Housing Option 2 - Renting A Home

Renting a Home

 

Renting a home may be an attractive choice. Many housing options are available as rentals, and some offer special services and amenities. Rental options include single-family houses, apartments, mobile homes in parks, retirement communities, and apartment complexes specifically designed for adults over 55 years of age. Most rental units are private, although it is possible to pay rent to share a home, or to rent a single room in a home. Rental housing may be publicly or privately owned, operated or managed.

  

Benefits

  • A range of housing choices.
  • Freedom from many of the financial and physical responsibilities of being a homeowner.
  • When owners sell their homes prior to renting, they may use the equity to help pay some of their expenses.
  • Some renters may be eligible for either public housing or subsidized housing such as Section 8.
  • Choice of locations

Challenges

  • Less independence for tenants, restrictions on pet ownership, etc.
  • Must rely on others to make necessary repairs and modifications.
  • Landlords may end tenants’ leases before residents want to move.
  • In some communities, suitable or affordable rental units may not be available.

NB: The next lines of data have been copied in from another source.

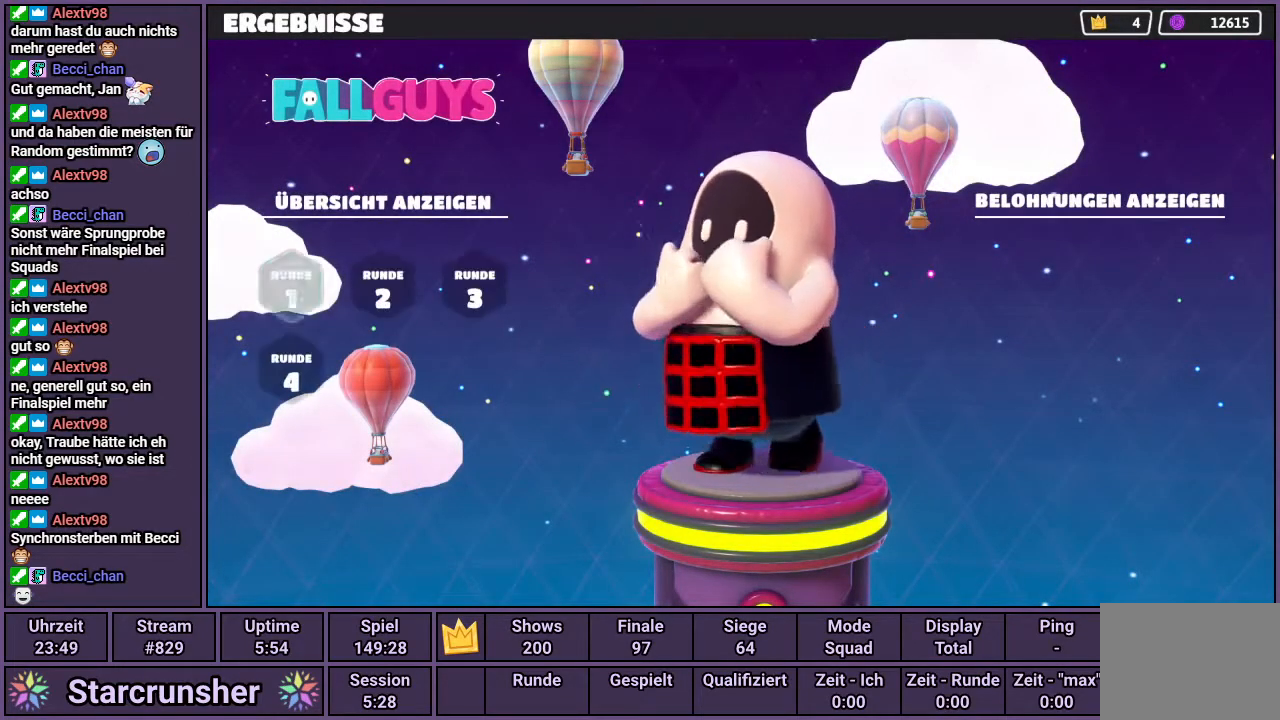
{"buttons": ["CIRCLE"], "left_stick": "center", "right_stick": "center", "events": [[67, "CIRCLE", "down"], [133, "CIRCLE", "up"], [217, "CIRCLE", "down"], [283, "CIRCLE", "up"], [333, "CIRCLE", "down"], [417, "CIRCLE", "up"], [483, "CIRCLE", "down"]]}
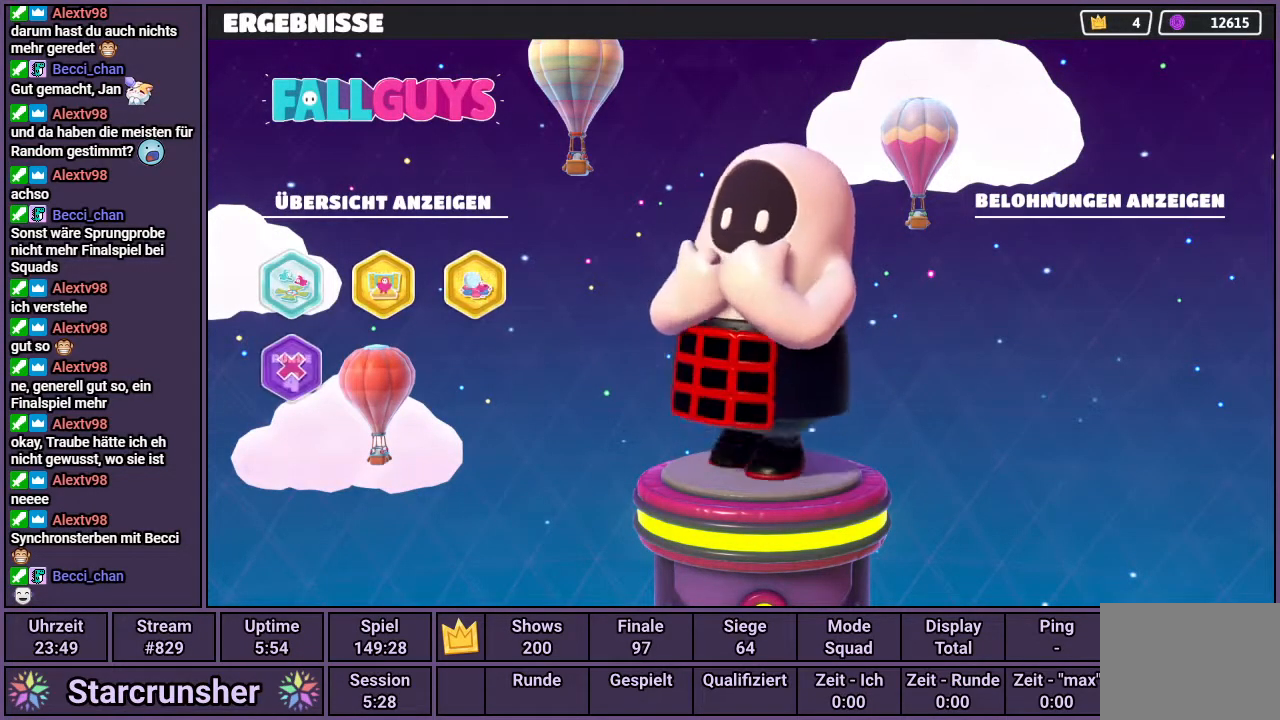
{"buttons": ["CIRCLE"], "left_stick": "center", "right_stick": "center", "events": [[50, "CIRCLE", "up"], [117, "CIRCLE", "down"], [183, "CIRCLE", "up"], [233, "CIRCLE", "down"], [300, "CIRCLE", "up"], [500, "CIRCLE", "down"]]}
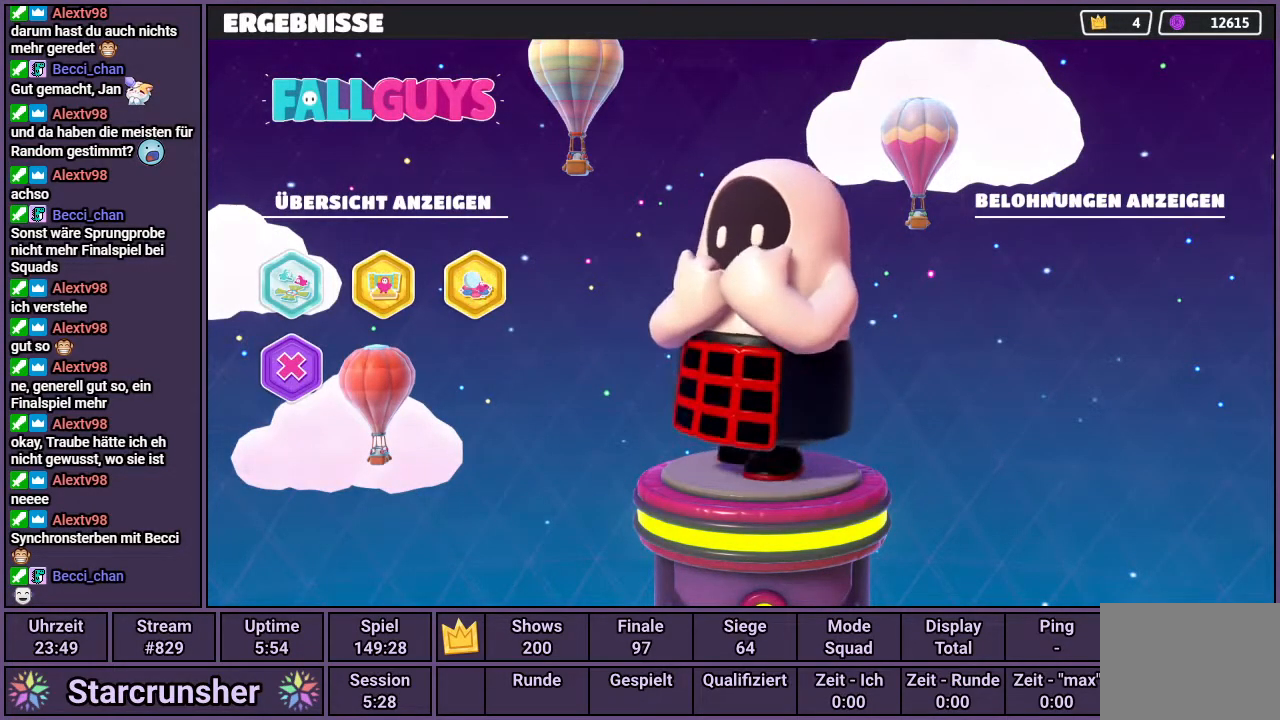
{"buttons": [], "left_stick": "center", "right_stick": "center", "events": [[50, "CIRCLE", "up"]]}
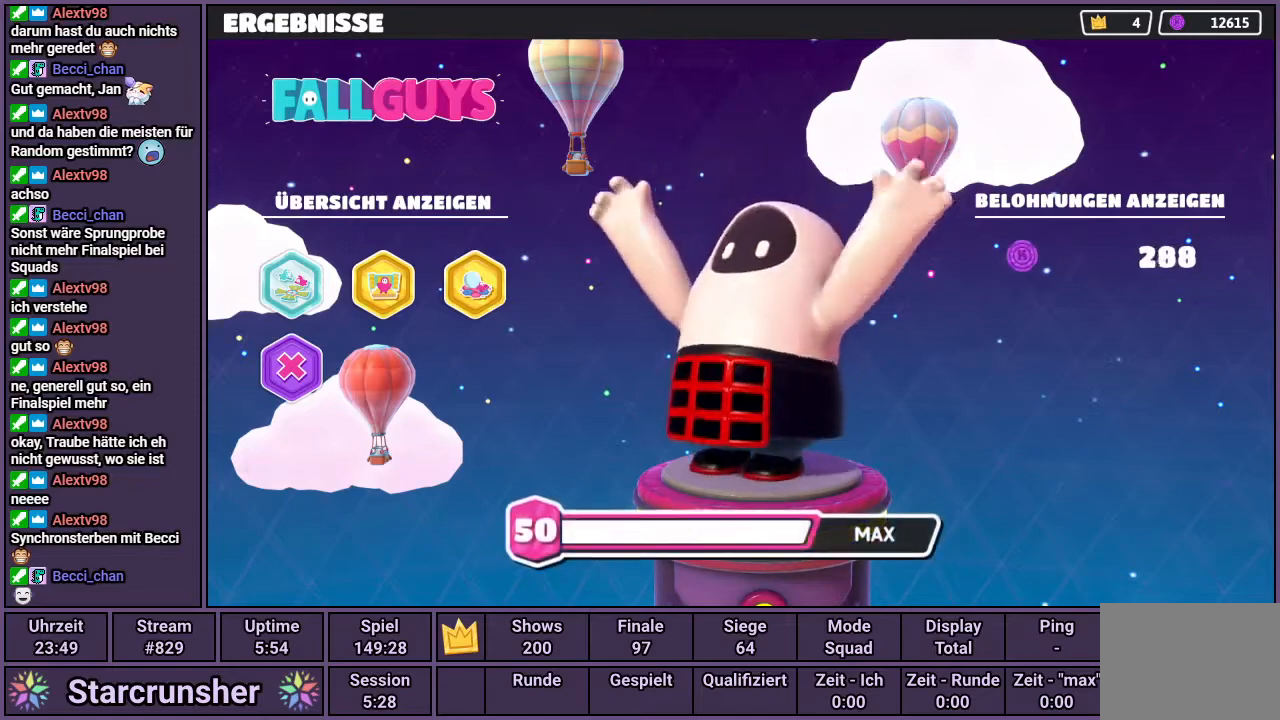
{"buttons": [], "left_stick": "center", "right_stick": "center", "events": []}
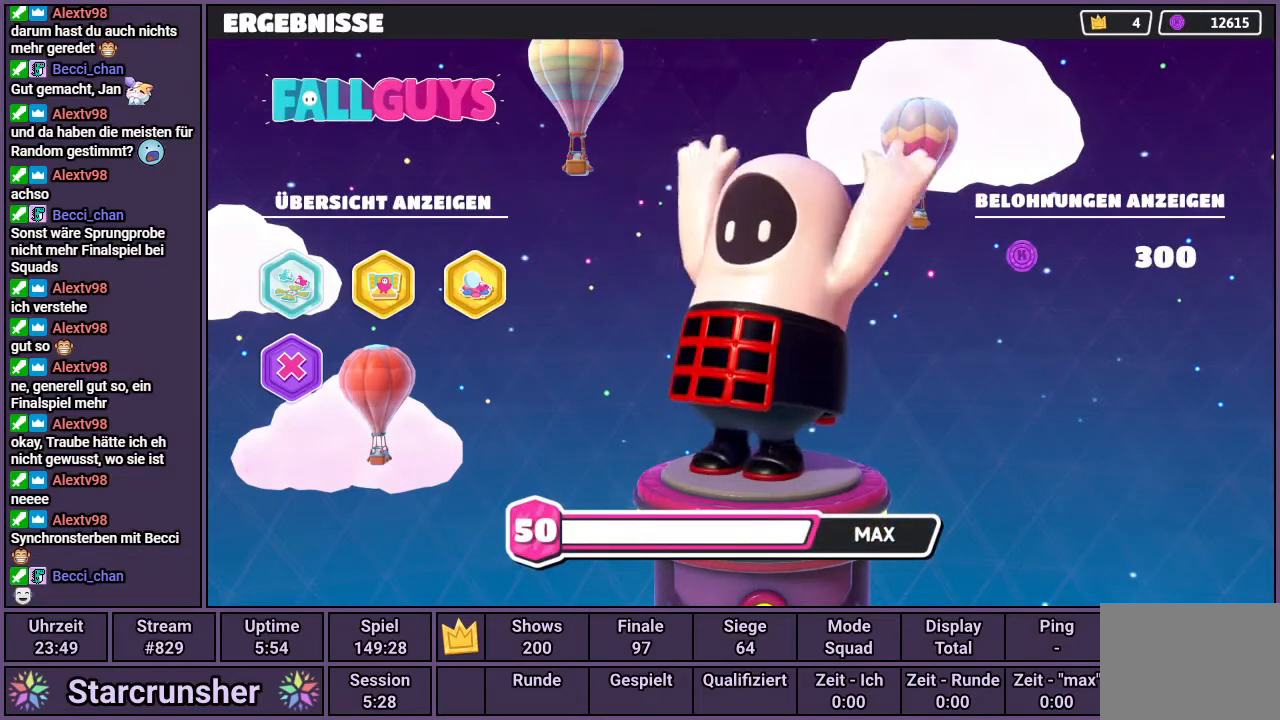
{"buttons": [], "left_stick": "center", "right_stick": "center", "events": []}
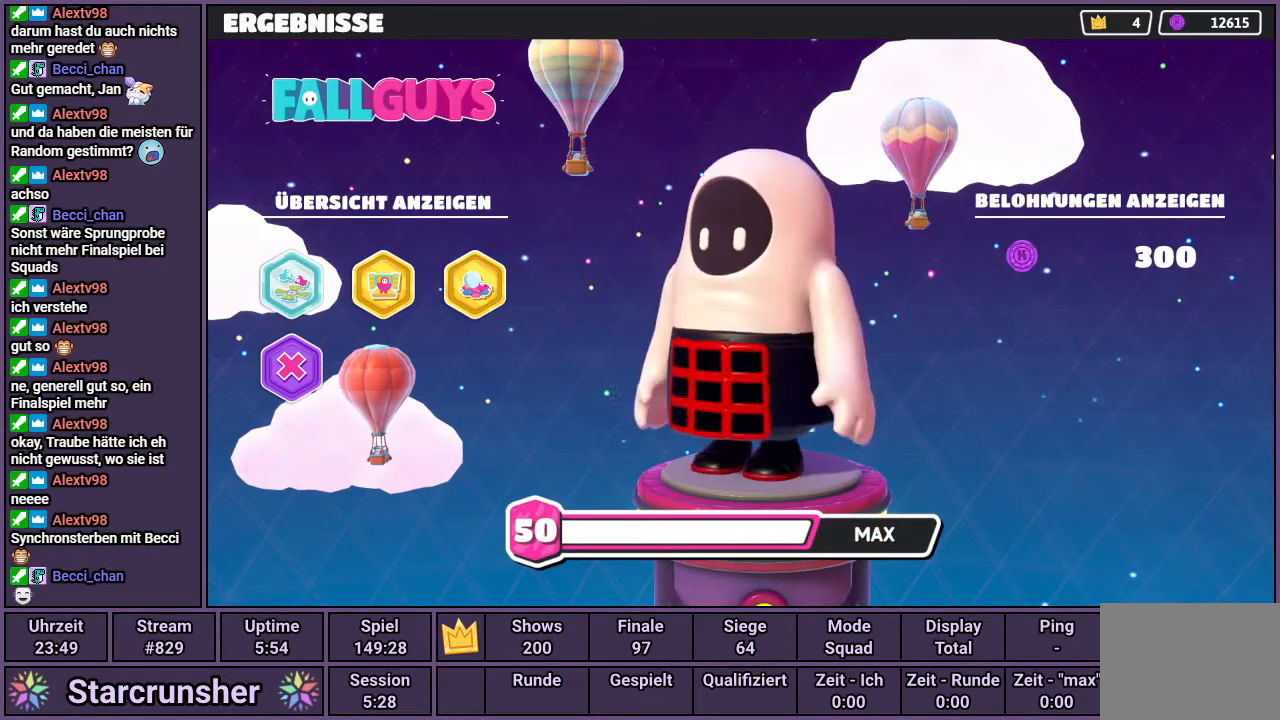
{"buttons": [], "left_stick": "center", "right_stick": "center", "events": []}
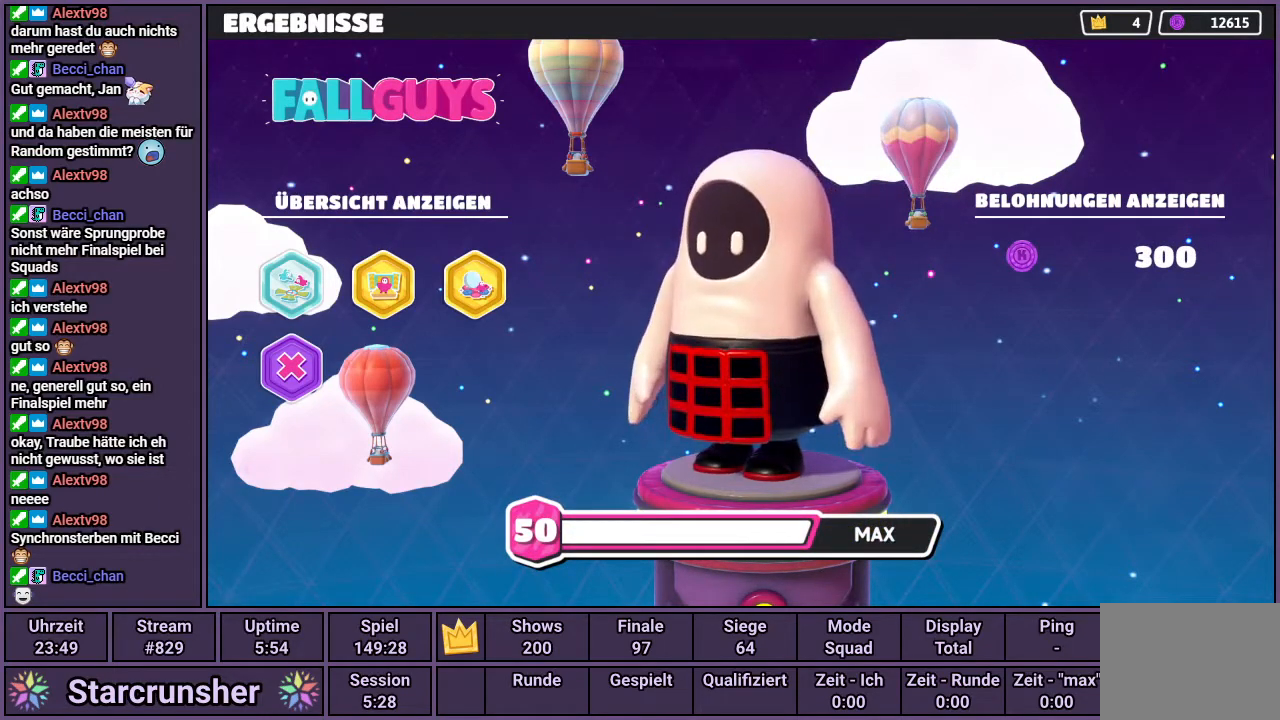
{"buttons": [], "left_stick": "center", "right_stick": "center", "events": []}
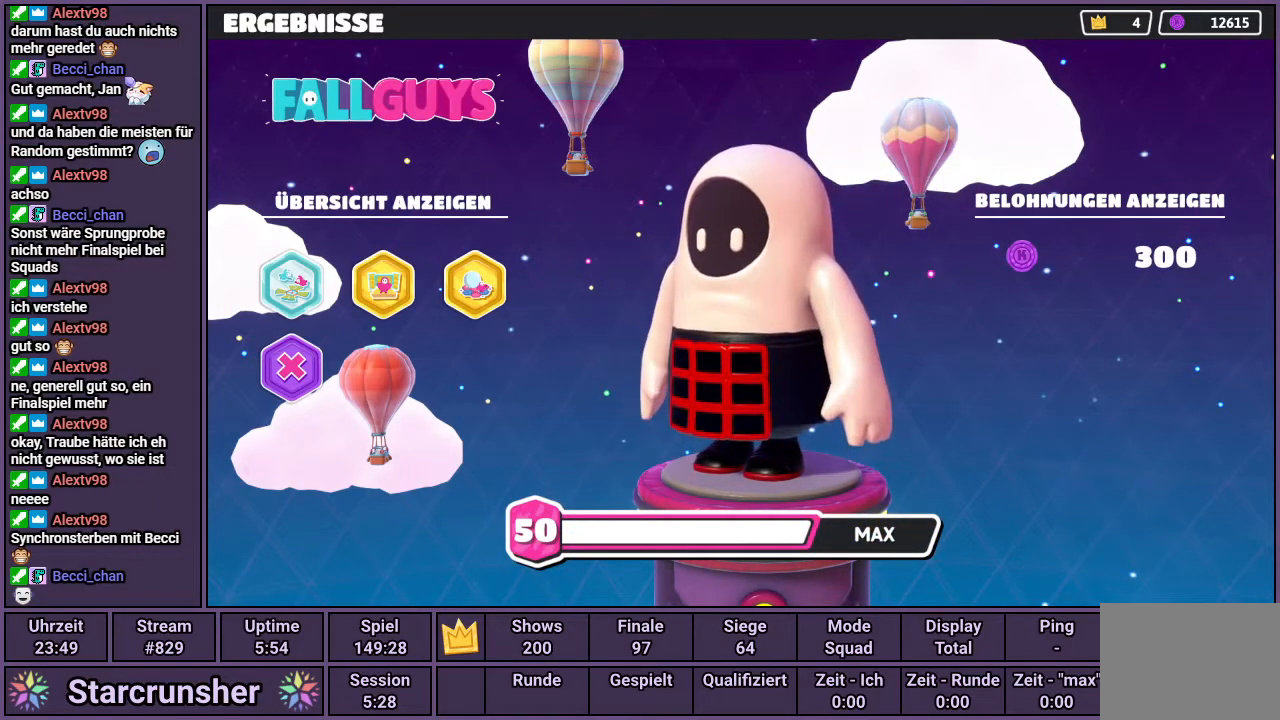
{"buttons": [], "left_stick": "center", "right_stick": "center", "events": [[83, "CROSS", "down"], [183, "CROSS", "up"]]}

Personal Considerations - Questions to Ask About Rental Housing

  • If physical changes to the unit are needed to make it more accessible, who is responsible for the cost of the modifications?
  • Are pets allowed and is there a pet deposit?
  • If a pet deposit policy is in place, is it refundable if there’s no damage when I move out?
  • Can the landlord object or ask me to move if I receive in-home support services?
  • Am I eligible for any in-home support services through federal, state or local programs?
  • Can I use my long-term care insurance policy to pay for in-home support services?
  • Am I eligible for any state or federal rent subsidy programs?
  • Am I eligible for any state rent rebate programs?

 Key Legal Issues to Consider

  • The renter’s rights and responsibilities under state landlord/tenant laws and under the federal Fair Housing Act.
  • The landlord’s duties and obligations under state landlord/tenant laws and under the federal Fair Housing Act.
  • The frequency with which the landlord can raise the rent.
  • The options if the new amount is unaffordable.
  • The question of whether or not a landlord can ask to see medical records before renting a unit.